Similarly, pharmaceutical giants Pfizer and AstraZeneca, currently involved in the development of coronavirus vaccines, had employed 123 CCP loyalists.
Defence firms like Airbus, Boeing and Rolls-Royce also employed hundreds of party members.
Sky News added that it, “is worth noting that there's no suggestion that these members have committed espionage - but the concern is over whether Australia or these companies knew of the CCP members and if so have any steps been taken to protect their data and people”.
But, as ABC reported in September, a Five Eyes intelligence officer, who uses the pseudonym Aeneas, has pored over the data, and described the technique as "mosaic intelligence gathering" - sourcing vast tracts of information from a wide variety of sources.
"The individual pieces of intelligence are like tiles in a mosaic, which make sense when they are arranged the right way," Aeneas said.
He argued it was a different way to collect information than how many western agencies went about their work.

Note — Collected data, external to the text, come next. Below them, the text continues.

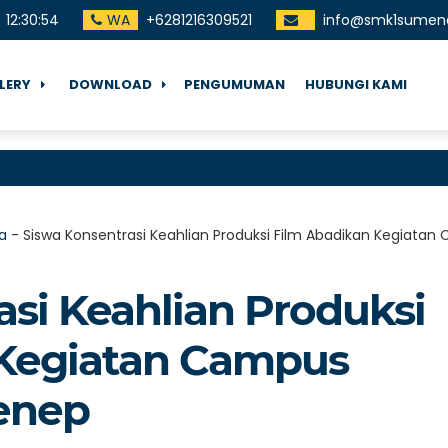
12
:
30
:
55
WA
+6281216309521
info@smk1sumene
LERY
DOWNLOAD
PENGUMUMAN
HUBUNGI KAMI
Teri
a
-
Siswa Konsentrasi Keahlian Produksi Film Abadikan Kegiata
asi Keahlian Produksi
 Kegiatan Campus
enep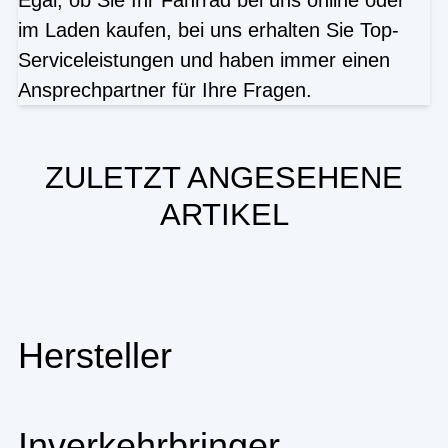
im Laden kaufen, bei uns erhalten Sie Top-
Serviceleistungen und haben immer einen
Ansprechpartner für Ihre Fragen.
ZULETZT ANGESEHENE
ARTIKEL
Hersteller
Inverkehrbringer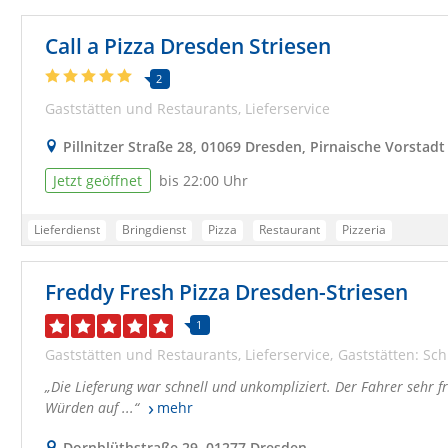
Pizzeria Dresden
Essen bestellen Dresden
Lieferdienst Dresden
Call a Pizza Dresden Striesen
Lieferservice Dresden
Pizzadienst Dresden
Bringservice Dresden
Pizza Bringdienst Dresden
Online Pizza Dresden
Testsieger Dresde
2
Gaststätten und Restaurants
Lieferservice
Pillnitzer Straße 28, 01069 Dresden, Pirnaische Vorstadt
Jetzt geöffnet
bis 22:00 Uhr
Lieferdienst
Bringdienst
Pizza
Restaurant
Pizzeria
Freddy Fresh Pizza Dresden-Striesen
1
Gaststätten und Restaurants
Lieferservice
Gaststätten: Sch
Die Lieferung war schnell und unkompliziert. Der Fahrer sehr fr
Würden auf ...
mehr
Dornblüthstraße 29, 01277 Dresden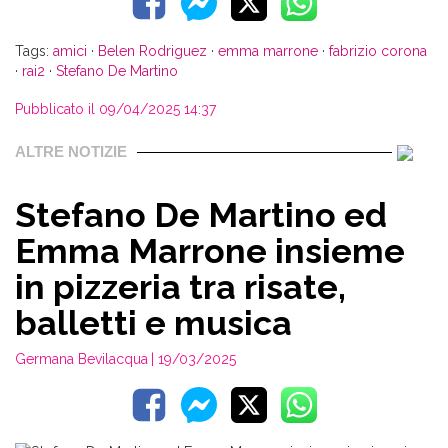
Tags:
amici
·
Belen Rodriguez
·
emma marrone
·
fabrizio corona
·
rai2
·
Stefano De Martino
Pubblicato il 09/04/2025 14:37
ALTRE NOTIZIE
Stefano De Martino ed
Emma Marrone insieme
in pizzeria tra risate,
balletti e musica
Germana Bevilacqua
| 19/03/2025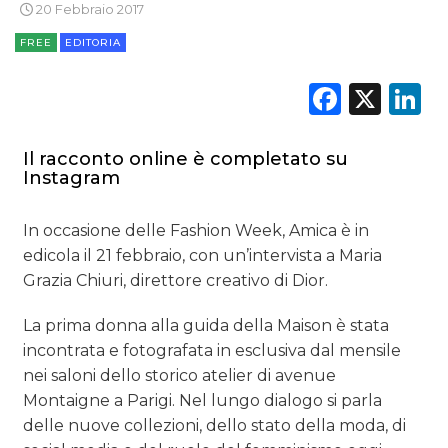
20 Febbraio 2017
FREE
EDITORIA
Faceb
X
L
DATI
Il racconto online è completato su
RICERCHE
Instagram
PREVISIONI/SCENARI
In occasione delle Fashion Week, Amica è in
edicola il 21 febbraio, con un’intervista a Maria
NORMATIVE
Grazia Chiuri, direttore creativo di Dior.
TREND
La prima donna alla guida della Maison è stata
incontrata e fotografata in esclusiva dal mensile
CASE HISTORY
nei saloni dello storico atelier di avenue
OPINIONI
Montaigne a Parigi. Nel lungo dialogo si parla
delle nuove collezioni, dello stato della moda, di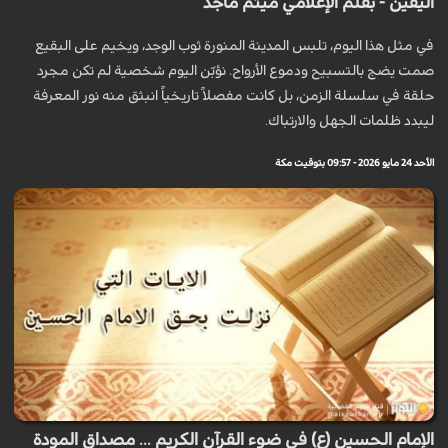
اليقين - بقلم الإعلامي ميثم ماجد
في مثل هذا اليوم، تلبس المدينة المنورة ثوب الوجد، ويخيم على البقيع
صمت يضج بالتسبيح ودموع الأرواح. نؤبّن اليوم شخصية لم تكن مجرد
حلقة في سلسلة الزمن، بل كانت مفصلاً تاريخياً انبثق منه نور المعرفة
ليبدد ظلمات الجهل والارتباك.
الأحد 24 مايو 2026 - 09:57 بتوقيت مكة
الإمام الحسين (ع) في ضوء القرآن الكريم ... مصداق المودة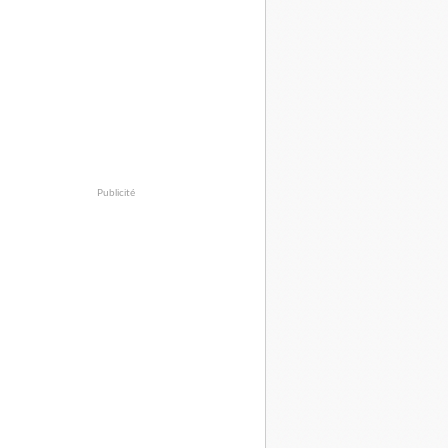
Publicité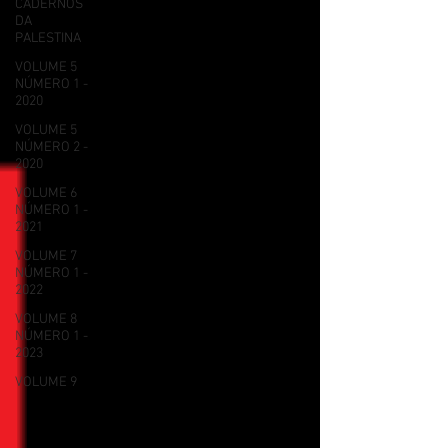
CADERNOS
DA
PALESTINA
VOLUME 5
NÚMERO 1 -
2020
VOLUME 5
NÚMERO 2 -
2020
VOLUME 6
NÚMERO 1 -
2021
VOLUME 7
NÚMERO 1 -
2022
VOLUME 8
NÚMERO 1 -
2023
VOLUME 9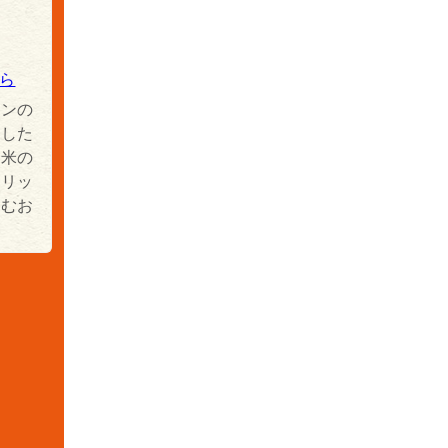
ら
ロンの
とした
、米の
キリッ
進むお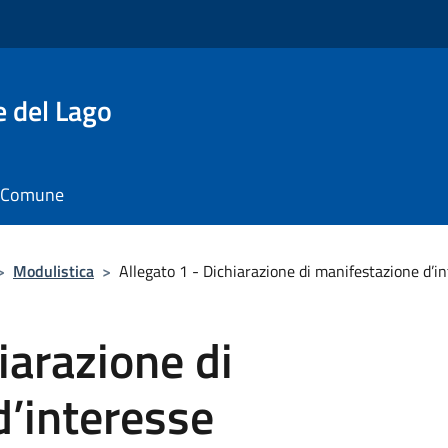
e del Lago
il Comune
>
Modulistica
>
Allegato 1 - Dichiarazione di manifestazione d’i
iarazione di
d’interesse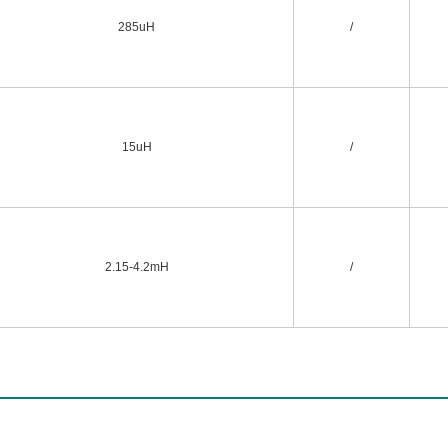
285uH
/
15uH
/
2.15-4.2mH
/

The narrative does confirm recent comments by US Secretary of State Mike Pompeo, who slammed China for stealing research and intellectual property, calling China's Communist Party the "central threat of our time."
Still, the blaring headlines from Australian media do, however, smack a little of McCarthyism amid increasing tensions with the Chinese (wine tariffs, for example) as the nation's largest trading partner rattles it hybrid sabre over disagreeable comments from Aussie politicians/media about the pandemic's spread. Among the 2.4 million 'CCP members' in the leaked database, we simply have no idea how many are 'bad actors' and how many are merely little-red-book-carrying Chinese citizens, living and working abroad.